### Stated task A
Decide whether each statement below agrees with the package description. For each, answer yes or no and quote the deciding words exactly. (i) The package needs Python 3.11 or a later version. (ii) The package is released under the Apache license. (iii) The package works only with plain Python strings.

### Reading text
═══

Metadata-Version: 2.4
Name: rapidtextprep
Version: 0.1.3
Summary: Fast pandas-friendly text preprocessing utilities.
License-Expression: MIT
License-File: LICENSE
Requires-Python: >=3.11
Requires-Dist: flashtext
Requires-Dist: numpy
Requires-Dist: pandas
Requires-Dist: scikit-learn
Requires-Dist: spacy
Requires-Dist: spacy-lookups-data
Description-Content-Type: text/markdown

# rapidtextprep

Fast, reusable, pandas-friendly text preprocessing utilities for NLP and machine
learning workflows.

`rapidtextprep` provides a small public API for common text preprocessing tasks:
cleaning, normalization, stopword removal, URL/email extraction, frequency-based
word removal, feature generation, and lookup-based lemmatization. It works with
both plain Python strings and `pandas.Series` where vectorized processing makes
sense.

═══

### Raw records
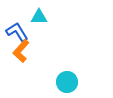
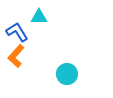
orange L-shape: moved 5 px left, 5 px down
cyan circle: moved 8 px up
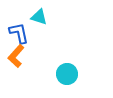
cyan triangle: rotated 18 degrees clockwise
blue L-shape: moved 2 px right, 1 px down; rotated 20 degrees clockwise
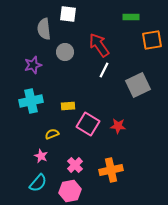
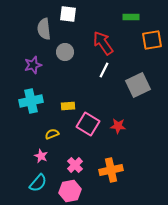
red arrow: moved 4 px right, 2 px up
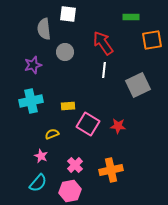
white line: rotated 21 degrees counterclockwise
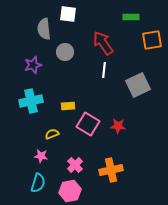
pink star: rotated 16 degrees counterclockwise
cyan semicircle: rotated 24 degrees counterclockwise
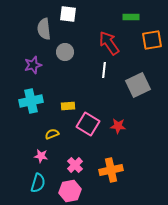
red arrow: moved 6 px right
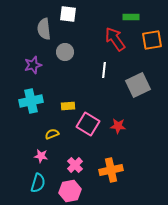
red arrow: moved 6 px right, 4 px up
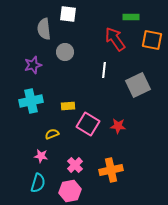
orange square: rotated 20 degrees clockwise
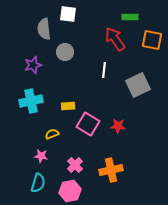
green rectangle: moved 1 px left
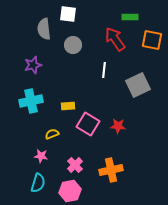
gray circle: moved 8 px right, 7 px up
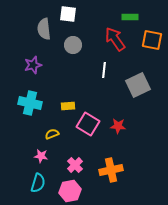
cyan cross: moved 1 px left, 2 px down; rotated 25 degrees clockwise
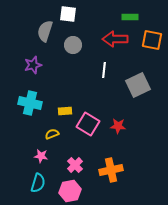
gray semicircle: moved 1 px right, 2 px down; rotated 25 degrees clockwise
red arrow: rotated 55 degrees counterclockwise
yellow rectangle: moved 3 px left, 5 px down
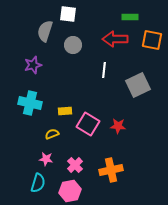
pink star: moved 5 px right, 3 px down
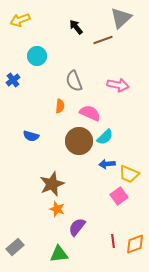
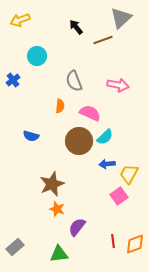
yellow trapezoid: rotated 95 degrees clockwise
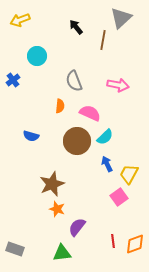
brown line: rotated 60 degrees counterclockwise
brown circle: moved 2 px left
blue arrow: rotated 70 degrees clockwise
pink square: moved 1 px down
gray rectangle: moved 2 px down; rotated 60 degrees clockwise
green triangle: moved 3 px right, 1 px up
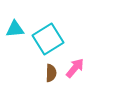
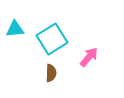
cyan square: moved 4 px right
pink arrow: moved 14 px right, 11 px up
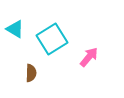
cyan triangle: rotated 36 degrees clockwise
brown semicircle: moved 20 px left
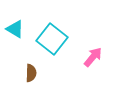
cyan square: rotated 20 degrees counterclockwise
pink arrow: moved 4 px right
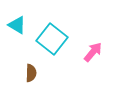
cyan triangle: moved 2 px right, 4 px up
pink arrow: moved 5 px up
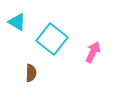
cyan triangle: moved 3 px up
pink arrow: rotated 15 degrees counterclockwise
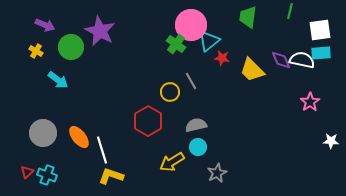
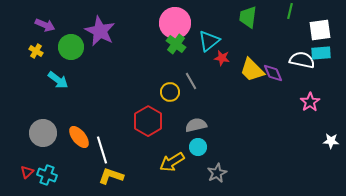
pink circle: moved 16 px left, 2 px up
purple diamond: moved 8 px left, 13 px down
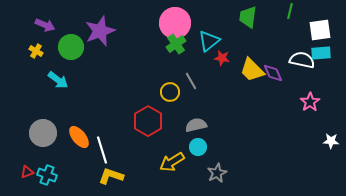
purple star: rotated 24 degrees clockwise
green cross: rotated 18 degrees clockwise
red triangle: rotated 24 degrees clockwise
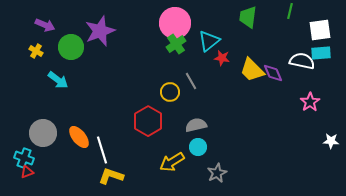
white semicircle: moved 1 px down
cyan cross: moved 23 px left, 17 px up
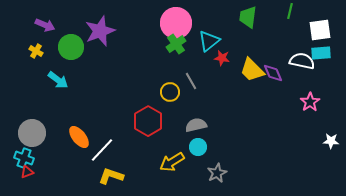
pink circle: moved 1 px right
gray circle: moved 11 px left
white line: rotated 60 degrees clockwise
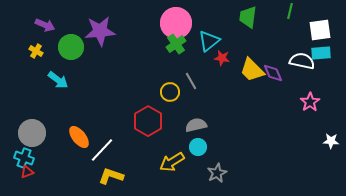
purple star: rotated 16 degrees clockwise
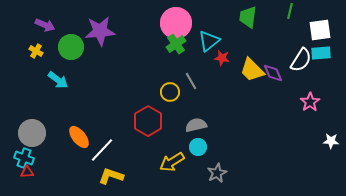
white semicircle: moved 1 px left, 1 px up; rotated 110 degrees clockwise
red triangle: rotated 16 degrees clockwise
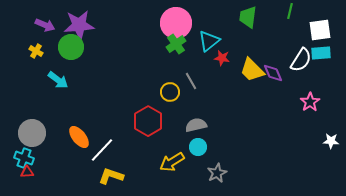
purple star: moved 21 px left, 6 px up
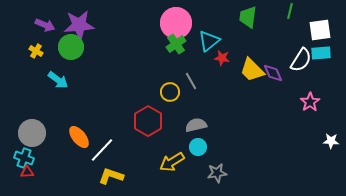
gray star: rotated 18 degrees clockwise
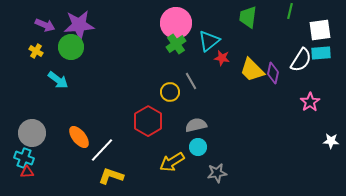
purple diamond: rotated 35 degrees clockwise
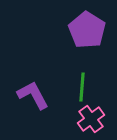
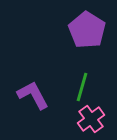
green line: rotated 12 degrees clockwise
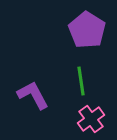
green line: moved 1 px left, 6 px up; rotated 24 degrees counterclockwise
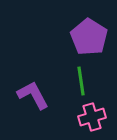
purple pentagon: moved 2 px right, 7 px down
pink cross: moved 1 px right, 2 px up; rotated 20 degrees clockwise
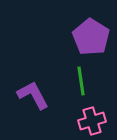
purple pentagon: moved 2 px right
pink cross: moved 4 px down
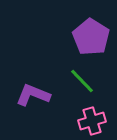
green line: moved 1 px right; rotated 36 degrees counterclockwise
purple L-shape: rotated 40 degrees counterclockwise
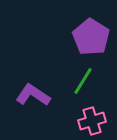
green line: moved 1 px right; rotated 76 degrees clockwise
purple L-shape: rotated 12 degrees clockwise
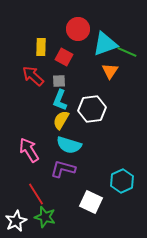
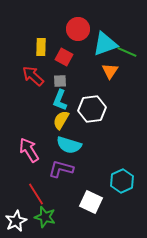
gray square: moved 1 px right
purple L-shape: moved 2 px left
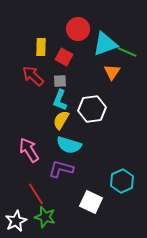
orange triangle: moved 2 px right, 1 px down
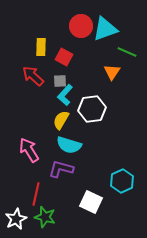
red circle: moved 3 px right, 3 px up
cyan triangle: moved 15 px up
cyan L-shape: moved 5 px right, 5 px up; rotated 20 degrees clockwise
red line: rotated 45 degrees clockwise
white star: moved 2 px up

═══

### Stated task B
From the rows, extract the lines starting at the one that contains "orange triangle: moved 2 px right, 1 px down" and ending at the last row, keeping both ends and their wording unchanged. Leave out the pictures.

### Complete response A
(i) Yes: "Requires-Python: >=3.11"
(ii) No: "License-Expression: MIT"
(iii) No: "It works with both plain Python strings and `pandas.Series` where vectorized processing makes sense."

### Complete response B
orange triangle: moved 2 px right, 1 px down
red circle: moved 3 px right, 3 px up
cyan triangle: moved 15 px up
cyan L-shape: moved 5 px right, 5 px up; rotated 20 degrees clockwise
red line: rotated 45 degrees clockwise
white star: moved 2 px up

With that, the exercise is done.